Before you run E-MapReduce (EMR) tasks in DataWorks, you must complete authentication and authorization configurations at the EMR and DataWorks sides to ensure that the tasks can be run as expected. This topic describes how to manage permissions on DataWorks and EMR.
Background information
In DataWorks, you can configure mappings between the members in a workspace and the accounts of the EMR cluster associated with the workspace to obtain the permissions on the EMR cluster. This way, Alibaba Cloud accounts, task owners, or RAM users have different permissions on data when they run EMR tasks in DataWorks, and data permissions are isolated. For more information about permission configurations that are required to run EMR tasks in DataWorks, see the Permission management at the EMR side and Permission management at the DataWorks side sections in this topic.
Limits
DataWorks allows you to use only the system account or OpenLDAP account to configure mappings between members in a workspace and the accounts of the EMR cluster that is registered to DataWorks as a compute engine instance. When you configure the mappings, take note of the following items:
You can configure mappings only at the cluster level. Only one authentication method can be used.
The EMR cluster accounts and passwords in the mappings must be the same as the actual accounts and passwords of the EMR cluster registered to DataWorks.
If the EMR cluster accounts and passwords in the mappings are inconsistent with the actual accounts and passwords, or authentication is not enabled for the cluster, EMR tasks fail to be run in DataWorks. The following table describes the details.
Value of the Mapping Type parameter | Description |
Mapping to System Account | If the accounts or passwords are inconsistent, EMR tasks fail to be run in DataWorks. |
Mapping to OpenLDAP Account | In the following scenarios, EMR tasks fail to be run in DataWorks:
|
The authentication method for EMR clusters varies based on the compute engine. You can check whether an EMR cluster supports LDAP authentication in the EMR console.
Permission management at the EMR side
Enable LDAP authentication
If you want to use a non-system account for identity authentication in an EMR cluster, you must enable LDAP authentication for the cluster and add the account that is used to develop EMR tasks in DataWorks to LDAP users. In this case, you must perform the following steps:
Enable LDAP authentication for the cluster.
To use LDAP for identity authentication, you must enable LDAP authentication for the cluster. For more information, see Enable LDAP authentication.

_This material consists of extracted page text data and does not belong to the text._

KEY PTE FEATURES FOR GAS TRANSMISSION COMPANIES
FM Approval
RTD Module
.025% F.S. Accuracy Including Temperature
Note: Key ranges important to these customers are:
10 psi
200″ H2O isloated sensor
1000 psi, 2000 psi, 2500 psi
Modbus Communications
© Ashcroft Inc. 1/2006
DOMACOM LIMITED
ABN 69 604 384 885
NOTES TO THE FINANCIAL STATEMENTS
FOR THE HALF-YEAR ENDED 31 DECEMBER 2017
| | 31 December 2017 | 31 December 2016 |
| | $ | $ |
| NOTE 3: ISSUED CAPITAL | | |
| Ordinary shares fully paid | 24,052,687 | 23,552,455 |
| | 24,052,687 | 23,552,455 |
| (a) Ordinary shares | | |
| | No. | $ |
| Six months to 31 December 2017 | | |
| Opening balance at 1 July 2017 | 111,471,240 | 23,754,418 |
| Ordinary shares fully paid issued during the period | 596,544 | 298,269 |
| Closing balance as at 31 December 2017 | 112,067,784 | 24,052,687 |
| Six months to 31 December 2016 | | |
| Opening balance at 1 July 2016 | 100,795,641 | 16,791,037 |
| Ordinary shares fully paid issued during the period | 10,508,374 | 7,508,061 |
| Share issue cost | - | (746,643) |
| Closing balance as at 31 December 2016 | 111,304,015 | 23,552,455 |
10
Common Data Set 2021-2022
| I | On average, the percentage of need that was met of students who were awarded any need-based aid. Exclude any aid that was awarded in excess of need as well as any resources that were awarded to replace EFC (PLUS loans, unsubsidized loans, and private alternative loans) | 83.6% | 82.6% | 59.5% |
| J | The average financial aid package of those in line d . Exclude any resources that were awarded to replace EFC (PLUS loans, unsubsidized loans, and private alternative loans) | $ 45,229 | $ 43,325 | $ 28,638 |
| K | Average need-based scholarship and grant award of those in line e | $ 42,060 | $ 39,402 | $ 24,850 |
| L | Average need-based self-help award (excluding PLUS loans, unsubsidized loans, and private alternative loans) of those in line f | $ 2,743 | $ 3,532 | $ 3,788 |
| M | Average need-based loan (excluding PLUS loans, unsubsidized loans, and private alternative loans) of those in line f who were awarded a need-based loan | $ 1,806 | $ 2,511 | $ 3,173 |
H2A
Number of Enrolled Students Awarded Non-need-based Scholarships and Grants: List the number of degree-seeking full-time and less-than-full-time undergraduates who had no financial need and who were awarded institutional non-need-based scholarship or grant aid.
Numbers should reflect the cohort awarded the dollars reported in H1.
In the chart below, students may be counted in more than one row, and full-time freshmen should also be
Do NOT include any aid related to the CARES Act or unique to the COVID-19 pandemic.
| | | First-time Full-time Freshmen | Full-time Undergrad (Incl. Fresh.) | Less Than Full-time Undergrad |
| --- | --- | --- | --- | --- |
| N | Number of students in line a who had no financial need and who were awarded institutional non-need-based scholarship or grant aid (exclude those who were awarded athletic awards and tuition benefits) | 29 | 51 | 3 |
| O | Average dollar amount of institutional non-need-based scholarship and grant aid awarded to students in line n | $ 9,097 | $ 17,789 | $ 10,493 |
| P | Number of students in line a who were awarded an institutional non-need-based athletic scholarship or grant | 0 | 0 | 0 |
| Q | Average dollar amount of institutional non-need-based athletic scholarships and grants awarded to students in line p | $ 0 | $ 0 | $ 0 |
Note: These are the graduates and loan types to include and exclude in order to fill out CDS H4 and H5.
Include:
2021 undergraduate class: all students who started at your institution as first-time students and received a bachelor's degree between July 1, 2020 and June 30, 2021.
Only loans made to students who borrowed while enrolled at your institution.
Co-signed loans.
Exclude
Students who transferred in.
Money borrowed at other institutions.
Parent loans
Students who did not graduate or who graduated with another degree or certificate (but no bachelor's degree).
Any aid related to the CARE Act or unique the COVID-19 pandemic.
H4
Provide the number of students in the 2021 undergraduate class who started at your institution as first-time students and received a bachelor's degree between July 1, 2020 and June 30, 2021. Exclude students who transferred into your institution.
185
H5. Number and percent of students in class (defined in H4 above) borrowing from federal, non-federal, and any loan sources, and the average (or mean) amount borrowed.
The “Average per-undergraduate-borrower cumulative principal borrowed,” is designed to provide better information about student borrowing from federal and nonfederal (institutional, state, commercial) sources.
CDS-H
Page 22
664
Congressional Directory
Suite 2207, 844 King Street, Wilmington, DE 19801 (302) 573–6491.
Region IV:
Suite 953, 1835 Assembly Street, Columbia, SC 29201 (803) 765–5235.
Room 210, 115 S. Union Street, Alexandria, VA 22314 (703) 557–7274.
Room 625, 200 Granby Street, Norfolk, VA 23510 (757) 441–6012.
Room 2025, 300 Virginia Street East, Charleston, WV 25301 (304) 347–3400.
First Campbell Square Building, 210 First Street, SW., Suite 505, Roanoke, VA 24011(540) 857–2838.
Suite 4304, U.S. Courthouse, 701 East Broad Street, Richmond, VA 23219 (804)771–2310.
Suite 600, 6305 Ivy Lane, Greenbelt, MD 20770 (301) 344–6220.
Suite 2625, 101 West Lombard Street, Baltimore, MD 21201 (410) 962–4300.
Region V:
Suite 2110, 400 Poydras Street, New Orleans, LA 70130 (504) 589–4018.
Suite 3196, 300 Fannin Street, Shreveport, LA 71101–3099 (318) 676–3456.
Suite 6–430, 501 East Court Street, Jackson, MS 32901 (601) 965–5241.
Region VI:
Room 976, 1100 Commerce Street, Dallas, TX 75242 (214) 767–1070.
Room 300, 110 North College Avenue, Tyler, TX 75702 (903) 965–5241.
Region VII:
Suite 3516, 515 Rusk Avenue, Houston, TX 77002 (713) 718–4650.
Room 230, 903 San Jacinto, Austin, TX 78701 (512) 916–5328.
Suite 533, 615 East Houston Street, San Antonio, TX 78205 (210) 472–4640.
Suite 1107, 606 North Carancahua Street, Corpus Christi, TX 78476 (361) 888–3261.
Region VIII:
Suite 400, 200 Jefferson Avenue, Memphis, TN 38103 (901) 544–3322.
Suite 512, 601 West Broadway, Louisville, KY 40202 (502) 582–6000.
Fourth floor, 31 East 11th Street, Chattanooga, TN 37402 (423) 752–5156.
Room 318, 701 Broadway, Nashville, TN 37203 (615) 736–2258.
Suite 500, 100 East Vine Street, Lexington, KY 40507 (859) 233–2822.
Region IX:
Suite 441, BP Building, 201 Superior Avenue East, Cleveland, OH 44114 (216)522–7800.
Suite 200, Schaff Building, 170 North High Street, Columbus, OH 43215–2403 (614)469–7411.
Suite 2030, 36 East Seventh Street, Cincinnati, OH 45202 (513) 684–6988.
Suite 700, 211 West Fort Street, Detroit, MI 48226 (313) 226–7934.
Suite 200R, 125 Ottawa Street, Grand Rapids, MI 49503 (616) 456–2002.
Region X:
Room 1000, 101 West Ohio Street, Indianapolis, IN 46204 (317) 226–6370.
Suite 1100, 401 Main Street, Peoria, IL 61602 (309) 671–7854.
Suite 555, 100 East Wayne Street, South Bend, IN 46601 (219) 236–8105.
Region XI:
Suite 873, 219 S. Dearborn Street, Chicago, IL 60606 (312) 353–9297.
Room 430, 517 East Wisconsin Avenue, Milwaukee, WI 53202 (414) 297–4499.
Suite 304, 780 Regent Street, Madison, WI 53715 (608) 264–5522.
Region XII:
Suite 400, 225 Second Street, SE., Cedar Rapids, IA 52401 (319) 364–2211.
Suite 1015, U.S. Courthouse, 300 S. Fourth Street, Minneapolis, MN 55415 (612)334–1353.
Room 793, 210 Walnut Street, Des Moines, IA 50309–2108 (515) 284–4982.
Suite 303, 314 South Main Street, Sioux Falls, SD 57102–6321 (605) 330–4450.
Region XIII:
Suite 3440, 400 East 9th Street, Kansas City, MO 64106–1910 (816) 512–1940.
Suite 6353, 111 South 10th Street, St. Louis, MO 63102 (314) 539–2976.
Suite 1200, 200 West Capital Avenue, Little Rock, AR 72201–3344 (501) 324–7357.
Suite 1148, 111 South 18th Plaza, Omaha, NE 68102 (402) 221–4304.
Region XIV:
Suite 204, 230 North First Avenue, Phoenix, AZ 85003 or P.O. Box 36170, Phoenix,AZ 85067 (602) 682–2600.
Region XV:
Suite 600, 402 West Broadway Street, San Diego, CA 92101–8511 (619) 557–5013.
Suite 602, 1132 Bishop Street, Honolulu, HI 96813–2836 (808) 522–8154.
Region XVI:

Prepare the account that is used to run EMR tasks and add the account to LDAP users and the related DataWorks workspace.
We recommend that you add users who need to create, test, commit, and deploy EMR tasks in DataStudio to LDAP users and the related DataWorks workspace. For more information about how to add an account to a DataWorks workspace, see Overview of users, roles, and permissions.
Manage data permissions
You can manage the services in an EMR cluster to isolate data permissions. For example, you can use EMR Ranger to manage the permissions of an EMR cluster account that maps to an Alibaba Cloud account.
Permission management at the DataWorks side
Register an EMR cluster to DataWorks
Before you run EMR tasks in DataWorks, you must register an EMR cluster to DataWorks. This way, the cluster can be used as a compute engine instance in DataWorks. Only accounts to which the
AliyunEMRFullAccess
policy is attached can be used to perform this operation. For more information about how to attach theAliyunEMRFullAccess
policy to an account, see Overview of users, roles, and permissions.Grant permissions on DataWorks service modules to an account
If you want to run EMR tasks in DataWorks, you must be granted the permissions on DataWorks service modules such as DataStudio, Data Map, Data Quality, and intelligent monitoring. After you obtain the permissions, you can develop EMR tasks, perform O&M operations on the tasks, and monitor the data quality of the tasks. For more information about the permissions on service modules, see Overview of users, roles, and permissions.
Configure account mappings
After you register an EMR cluster to DataWorks in security mode, go to the Cluster Management page in SettingCenter. On this page, configure mappings between the members in a DataWorks workspace and the accounts of the EMR cluster registered to DataWorks. This way, the members in the DataWorks workspace have the same permissions as the mapped accounts.
NoteFor more information about how to register an EMR cluster to DataWorks and configure the mappings, see Configure DataWorks.